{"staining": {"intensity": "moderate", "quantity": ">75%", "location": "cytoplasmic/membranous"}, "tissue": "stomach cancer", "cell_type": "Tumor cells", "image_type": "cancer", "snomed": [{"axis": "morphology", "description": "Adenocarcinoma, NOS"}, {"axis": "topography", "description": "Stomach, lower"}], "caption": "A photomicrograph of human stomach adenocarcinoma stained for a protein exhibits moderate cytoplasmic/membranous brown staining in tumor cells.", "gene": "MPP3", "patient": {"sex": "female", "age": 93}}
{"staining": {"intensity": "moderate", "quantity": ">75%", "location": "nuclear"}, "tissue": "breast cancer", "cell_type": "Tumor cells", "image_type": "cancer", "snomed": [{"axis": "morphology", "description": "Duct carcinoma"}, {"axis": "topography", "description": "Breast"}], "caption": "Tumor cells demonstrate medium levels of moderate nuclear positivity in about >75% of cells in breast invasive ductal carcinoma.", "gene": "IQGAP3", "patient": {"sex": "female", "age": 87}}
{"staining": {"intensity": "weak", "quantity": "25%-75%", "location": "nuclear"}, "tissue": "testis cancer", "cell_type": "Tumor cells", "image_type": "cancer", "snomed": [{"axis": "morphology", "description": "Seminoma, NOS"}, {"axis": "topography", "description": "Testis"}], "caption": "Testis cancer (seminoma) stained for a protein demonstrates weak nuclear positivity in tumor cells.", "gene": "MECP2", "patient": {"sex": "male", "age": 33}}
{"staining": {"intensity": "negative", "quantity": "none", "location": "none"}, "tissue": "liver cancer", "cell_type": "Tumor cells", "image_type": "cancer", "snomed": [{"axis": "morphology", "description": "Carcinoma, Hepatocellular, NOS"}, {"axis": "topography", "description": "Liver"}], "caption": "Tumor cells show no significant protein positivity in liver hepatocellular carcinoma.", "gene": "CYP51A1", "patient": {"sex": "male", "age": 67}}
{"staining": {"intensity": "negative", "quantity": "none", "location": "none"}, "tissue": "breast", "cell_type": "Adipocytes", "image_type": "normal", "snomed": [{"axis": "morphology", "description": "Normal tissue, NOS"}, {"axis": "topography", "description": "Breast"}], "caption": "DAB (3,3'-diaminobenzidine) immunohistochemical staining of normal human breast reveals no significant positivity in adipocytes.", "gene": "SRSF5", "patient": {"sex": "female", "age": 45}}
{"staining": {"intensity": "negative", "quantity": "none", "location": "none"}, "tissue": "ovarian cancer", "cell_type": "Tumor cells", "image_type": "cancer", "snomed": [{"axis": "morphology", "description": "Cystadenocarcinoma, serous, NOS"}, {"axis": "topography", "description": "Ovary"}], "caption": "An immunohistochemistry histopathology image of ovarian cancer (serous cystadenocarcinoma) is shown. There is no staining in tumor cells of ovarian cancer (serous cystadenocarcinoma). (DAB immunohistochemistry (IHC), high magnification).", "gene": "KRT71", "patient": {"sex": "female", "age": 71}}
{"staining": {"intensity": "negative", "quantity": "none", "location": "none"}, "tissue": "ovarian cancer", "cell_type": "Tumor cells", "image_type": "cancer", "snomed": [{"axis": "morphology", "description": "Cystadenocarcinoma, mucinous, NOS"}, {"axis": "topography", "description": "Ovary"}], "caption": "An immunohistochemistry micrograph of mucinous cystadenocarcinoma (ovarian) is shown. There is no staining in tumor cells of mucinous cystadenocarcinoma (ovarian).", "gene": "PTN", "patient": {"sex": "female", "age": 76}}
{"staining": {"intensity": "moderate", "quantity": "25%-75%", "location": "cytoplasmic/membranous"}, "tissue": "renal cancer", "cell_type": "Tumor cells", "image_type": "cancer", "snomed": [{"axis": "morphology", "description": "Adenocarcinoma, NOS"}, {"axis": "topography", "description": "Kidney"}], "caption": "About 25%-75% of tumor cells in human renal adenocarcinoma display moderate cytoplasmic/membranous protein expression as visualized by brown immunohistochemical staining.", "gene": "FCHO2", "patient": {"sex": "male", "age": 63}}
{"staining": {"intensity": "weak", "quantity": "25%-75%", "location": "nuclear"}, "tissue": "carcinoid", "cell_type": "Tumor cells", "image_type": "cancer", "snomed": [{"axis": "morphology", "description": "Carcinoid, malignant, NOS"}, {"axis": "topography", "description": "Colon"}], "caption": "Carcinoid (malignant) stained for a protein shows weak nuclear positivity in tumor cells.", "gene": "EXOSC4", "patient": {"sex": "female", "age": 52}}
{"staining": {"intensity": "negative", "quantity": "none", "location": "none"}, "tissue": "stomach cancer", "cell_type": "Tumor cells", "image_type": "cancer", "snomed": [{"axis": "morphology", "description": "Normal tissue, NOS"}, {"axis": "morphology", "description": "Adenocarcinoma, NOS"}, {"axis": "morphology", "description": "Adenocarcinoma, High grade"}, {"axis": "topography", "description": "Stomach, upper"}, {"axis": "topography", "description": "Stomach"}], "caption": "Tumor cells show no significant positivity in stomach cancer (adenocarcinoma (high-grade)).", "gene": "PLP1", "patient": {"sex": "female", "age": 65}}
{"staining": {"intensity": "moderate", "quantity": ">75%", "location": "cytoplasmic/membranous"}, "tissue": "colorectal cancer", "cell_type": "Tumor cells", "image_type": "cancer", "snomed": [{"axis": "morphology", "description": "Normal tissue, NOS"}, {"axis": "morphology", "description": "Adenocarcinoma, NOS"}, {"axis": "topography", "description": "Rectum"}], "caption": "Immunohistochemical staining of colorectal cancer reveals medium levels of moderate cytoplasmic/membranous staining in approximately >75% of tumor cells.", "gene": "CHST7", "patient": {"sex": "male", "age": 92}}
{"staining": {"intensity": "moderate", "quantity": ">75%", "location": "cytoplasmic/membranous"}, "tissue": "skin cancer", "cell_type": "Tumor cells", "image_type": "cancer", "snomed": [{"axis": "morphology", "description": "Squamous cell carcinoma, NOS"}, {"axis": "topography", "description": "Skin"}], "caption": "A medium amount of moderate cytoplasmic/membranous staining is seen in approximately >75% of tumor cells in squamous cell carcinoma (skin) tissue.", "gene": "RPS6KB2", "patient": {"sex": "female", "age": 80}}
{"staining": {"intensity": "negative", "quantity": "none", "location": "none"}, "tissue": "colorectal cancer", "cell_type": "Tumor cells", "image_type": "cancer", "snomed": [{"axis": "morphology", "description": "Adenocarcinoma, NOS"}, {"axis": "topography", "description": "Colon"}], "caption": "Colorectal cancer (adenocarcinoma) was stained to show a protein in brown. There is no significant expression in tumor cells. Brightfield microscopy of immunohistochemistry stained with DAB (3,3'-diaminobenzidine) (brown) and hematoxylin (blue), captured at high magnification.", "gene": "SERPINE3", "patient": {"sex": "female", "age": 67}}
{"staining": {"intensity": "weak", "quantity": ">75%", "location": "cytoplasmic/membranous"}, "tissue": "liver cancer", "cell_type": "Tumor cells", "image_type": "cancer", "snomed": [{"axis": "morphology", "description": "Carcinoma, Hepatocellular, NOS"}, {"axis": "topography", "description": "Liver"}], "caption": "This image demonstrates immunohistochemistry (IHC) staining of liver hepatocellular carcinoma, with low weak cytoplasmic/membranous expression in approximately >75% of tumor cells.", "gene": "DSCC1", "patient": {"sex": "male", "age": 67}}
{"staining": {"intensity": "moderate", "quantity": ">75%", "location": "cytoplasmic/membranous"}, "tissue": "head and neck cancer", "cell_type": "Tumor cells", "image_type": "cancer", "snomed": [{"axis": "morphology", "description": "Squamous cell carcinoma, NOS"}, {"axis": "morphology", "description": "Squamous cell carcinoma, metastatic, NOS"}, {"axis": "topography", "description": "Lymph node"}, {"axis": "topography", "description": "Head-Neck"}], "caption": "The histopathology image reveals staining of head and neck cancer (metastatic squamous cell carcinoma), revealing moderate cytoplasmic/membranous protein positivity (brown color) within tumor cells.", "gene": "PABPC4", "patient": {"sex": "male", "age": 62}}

◇ ◇ ◇

▶ _TASK OBJECTIVE_
Look through the data above and return exactly the lines from the one that contains "staining of colorectal" to the one that contains "medium amount of", inclusive, with nothing else.

▶ _ANSWER_
{"staining": {"intensity": "moderate", "quantity": ">75%", "location": "cytoplasmic/membranous"}, "tissue": "colorectal cancer", "cell_type": "Tumor cells", "image_type": "cancer", "snomed": [{"axis": "morphology", "description": "Normal tissue, NOS"}, {"axis": "morphology", "description": "Adenocarcinoma, NOS"}, {"axis": "topography", "description": "Rectum"}], "caption": "Immunohistochemical staining of colorectal cancer reveals medium levels of moderate cytoplasmic/membranous staining in approximately >75% of tumor cells.", "gene": "CHST7", "patient": {"sex": "male", "age": 92}}
{"staining": {"intensity": "moderate", "quantity": ">75%", "location": "cytoplasmic/membranous"}, "tissue": "skin cancer", "cell_type": "Tumor cells", "image_type": "cancer", "snomed": [{"axis": "morphology", "description": "Squamous cell carcinoma, NOS"}, {"axis": "topography", "description": "Skin"}], "caption": "A medium amount of moderate cytoplasmic/membranous staining is seen in approximately >75% of tumor cells in squamous cell carcinoma (skin) tissue.", "gene": "RPS6KB2", "patient": {"sex": "female", "age": 80}}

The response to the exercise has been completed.